If you visit the Expo, do not rely on travel agencies if you want to discover lesser-known aspects of Shanghai that the few “must see”. During the Olympics in Beijing, I had suggested in Rue89, “literary walks” that received positive reactions. Unable to go to Shanghai this year, I still found some interesting information.
1 – The residence of pre-war celebrities:
The China Daily “(2010-07/02), offers eight ideas of visits of the beaten track, including some I already know.
The residence of Song Qingling, which is less spectacular than that of Beijing near the Houhai Lake. There is also the house where she lived with her husband, Sun Yat-Sen.
Prefer the residence of the great writer Lu Xun to his grave. As explained recently, the Mao Zedong’s takeover, led to a very solemn grave ( that he would certainly not have liked) and above all to a memorial in the same park.
The apartment occupied by Eileen Chang and her husband Hu Lancheng stands in a building of little interest, according to the pictures I’ve seen, but the posthumous triumph for this writer with the younger generation one day will lead to the organization of a museum.
I do not know the residence in Shanghai of the famous actor, of Beijing Opera, Mei Lanfang , but I really liked his home in Beijing. Enjoy your stay and buy the DVD of Chen Kaige’s film about Mei Lanfang (“Forever Enthralled”) which shows how the performances of Peking Opera were held before the war.
I’ll try to visit in the future the residence of Ruan Lingyu, the great actress of the 30’s who committed suicide at the age of 24 years and who is presented in Stanley Kwan’s “Center Stage” (1991), a great film with Maggie Cheung.
2 – “The Peony Pavilion”, a performance in Zhu Jiajiao:
Outdoors, in a beautiful setting, is performed a “modern” and short version (70 minutes) of this opera which includes normally 55 acts which are represented on several evenings. A new musical score was composed by Tan Dun, a composer famous for his film scores (CrouchingTiger and Leaping Dragon, Hero …) and his opera “The First Emperor”.
Performances are on weekends until October and tickets are on sale on http://ccm.culture.sh.cn/english.
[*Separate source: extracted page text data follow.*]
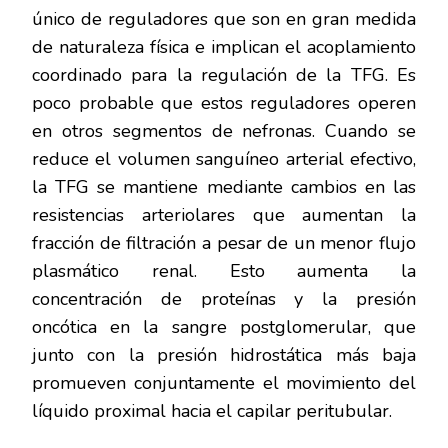
único de reguladores que son en gran medida
de naturaleza física e implican el acoplamiento
coordinado para la regulación de la TFG. Es
poco probable que estos reguladores operen
en otros segmentos de nefronas. Cuando se
reduce el volumen sanguíneo arterial efectivo,
la TFG se mantiene mediante cambios en las
resistencias arteriolares que aumentan la
fracción de filtración a pesar de un menor flujo
plasmático renal. Esto aumenta la
concentración de proteínas y la presión
oncótica en la sangre postglomerular, que
junto con la presión hidrostática más baja
promueven conjuntamente el movimiento del
líquido proximal hacia el capilar peritubular.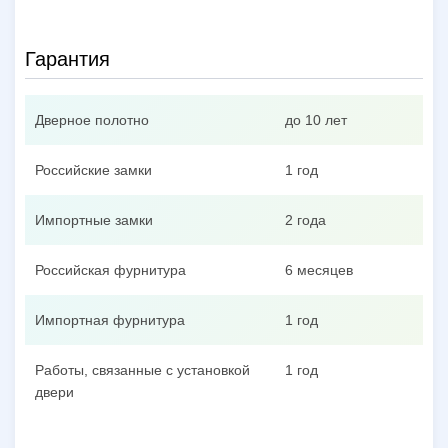
Гарантия
Дверное полотно
до 10 лет
Российские замки
1 год
Импортные замки
2 года
Российская фурнитура
6 месяцев
Импортная фурнитура
1 год
Работы, связанные с установкой
1 год
двери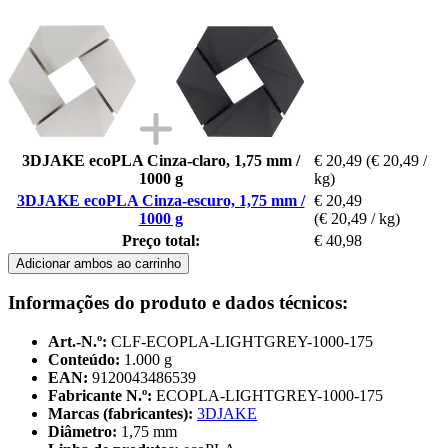
3DJAKE ecoPLA Cinza-claro, 1,75 mm /
€ 20,49
(€ 20,49 /
1000 g
kg)
3DJAKE ecoPLA Cinza-escuro, 1,75 mm /
€ 20,49
1000 g
(€ 20,49 / kg)
Preço total:
€ 40,98
Adicionar ambos ao carrinho
Informações do produto e dados técnicos:
Art.-N.º:
CLF-ECOPLA-LIGHTGREY-1000-175
Conteúdo:
1.000 g
EAN:
9120043486539
Fabricante N.º:
ECOPLA-LIGHTGREY-1000-175
Marcas (fabricantes):
3DJAKE
Diâmetro:
1,75 mm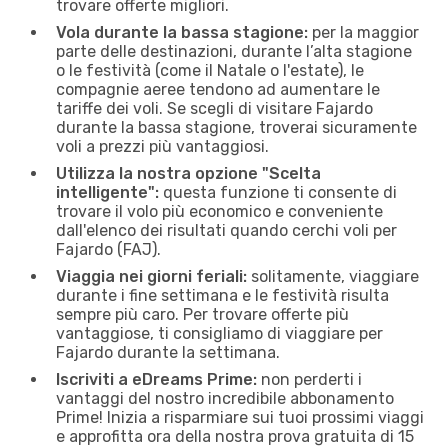
trovare offerte migliori.
Vola durante la bassa stagione:
per la maggior
parte delle destinazioni, durante l’alta stagione
o le festività (come il Natale o l'estate), le
compagnie aeree tendono ad aumentare le
tariffe dei voli. Se scegli di visitare Fajardo
durante la bassa stagione, troverai sicuramente
voli a prezzi più vantaggiosi.
Utilizza la nostra opzione "Scelta
intelligente":
questa funzione ti consente di
trovare il volo più economico e conveniente
dall'elenco dei risultati quando cerchi voli per
Fajardo (FAJ).
Viaggia nei giorni feriali:
solitamente, viaggiare
durante i fine settimana e le festività risulta
sempre più caro. Per trovare offerte più
vantaggiose, ti consigliamo di viaggiare per
Fajardo durante la settimana.
Iscriviti a eDreams Prime:
non perderti i
vantaggi del nostro incredibile abbonamento
Prime! Inizia a risparmiare sui tuoi prossimi viaggi
e approfitta ora della nostra prova gratuita di 15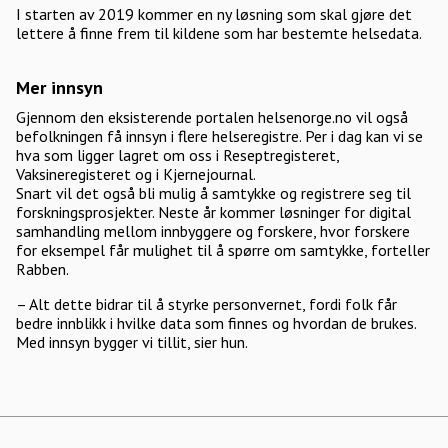
I starten av 2019 kommer en ny løsning som skal gjøre det
lettere å finne frem til kildene som har bestemte helsedata.
Mer innsyn
Gjennom den eksisterende portalen helsenorge.no vil også
befolkningen få innsyn i flere helseregistre. Per i dag kan vi se
hva som ligger lagret om oss i Reseptregisteret,
Vaksineregisteret og i Kjernejournal.
Snart vil det også bli mulig å samtykke og registrere seg til
forskningsprosjekter. Neste år kommer løsninger for digital
samhandling mellom innbyggere og forskere, hvor forskere
for eksempel får mulighet til å spørre om samtykke, forteller
Rabben.
– Alt dette bidrar til å styrke personvernet, fordi folk får
bedre innblikk i hvilke data som finnes og hvordan de brukes.
Med innsyn bygger vi tillit, sier hun.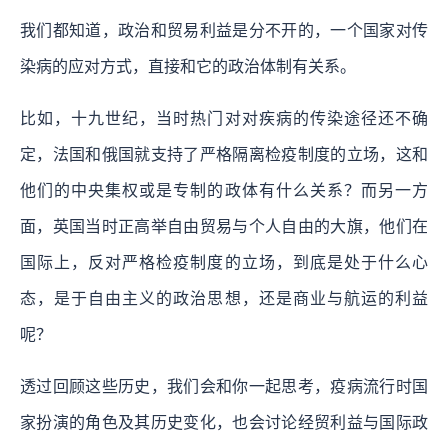
我们都知道，政治和贸易利益是分不开的，一个国家对传
染病的应对方式，直接和它的政治体制有关系。
比如，十九世纪，当时热门对对疾病的传染途径还不确
定，法国和俄国就支持了严格隔离检疫制度的立场，这和
他们的中央集权或是专制的政体有什么关系？而另一方
面，英国当时正高举自由贸易与个人自由的大旗，他们在
国际上，反对严格检疫制度的立场，到底是处于什么心
态，是于自由主义的政治思想，还是商业与航运的利益
呢？
透过回顾这些历史，我们会和你一起思考，疫病流行时国
家扮演的角色及其历史变化，也会讨论经贸利益与国际政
The Kunqu plays are quite different from the Peking Opera. Kun Qu style (after the city of Kunshan around Suzhou) was born in the 16th century and the play itself (Mudanting) dates from 1598, written by scholar-playwright Tang Xianzu, the year of the first performance of “Romeo and Juliet” in England. The author, whose career as a Mandarin was cut short by his impertinence, has written only a few plays, but this one is the most famous of the Ming Dynasty.
A story of dreams, love, death, resurrection from Du Liniang and Liu Mengmei. As the author says “we do not know how to crystallize the feeling of love, but once formed, it can only deepen. The living may die from love, the dead can live from it. If it does not kill the one who lives, if it does not bring life to the partner which is dead, it is that love has not reached its highest degree “(1)
The success of the play has even surpassed that of the “Pavilion of the West”, the masterpiece by Wang Shifu. Beauty of the text and of lyric poetry; the part of Du Liniang, a girl of sixteen, was a major success for Mei Lanfang.
After the Cultural Revolution, the repertoire of Kunqu was disappearing, but several performances marked a revival: 20 hours and six evenings in New York as well as Paris and Caen in 1999.
Then an adaptation in nine hours by the great Taiwanese writer Bai Xianyong in 2004. Forgoten is the massacre in 1998 by Peter Sellars, a famous producer, with all the decorative elements in transparent glass with screens and video; however, the music by Tan Dun was highly rated.
Bertrand Mialaret
(1) quoted by André Levy in his translation of the play published in 1999 by Editions Musica Falsa for the Festival d’Automne in Paris.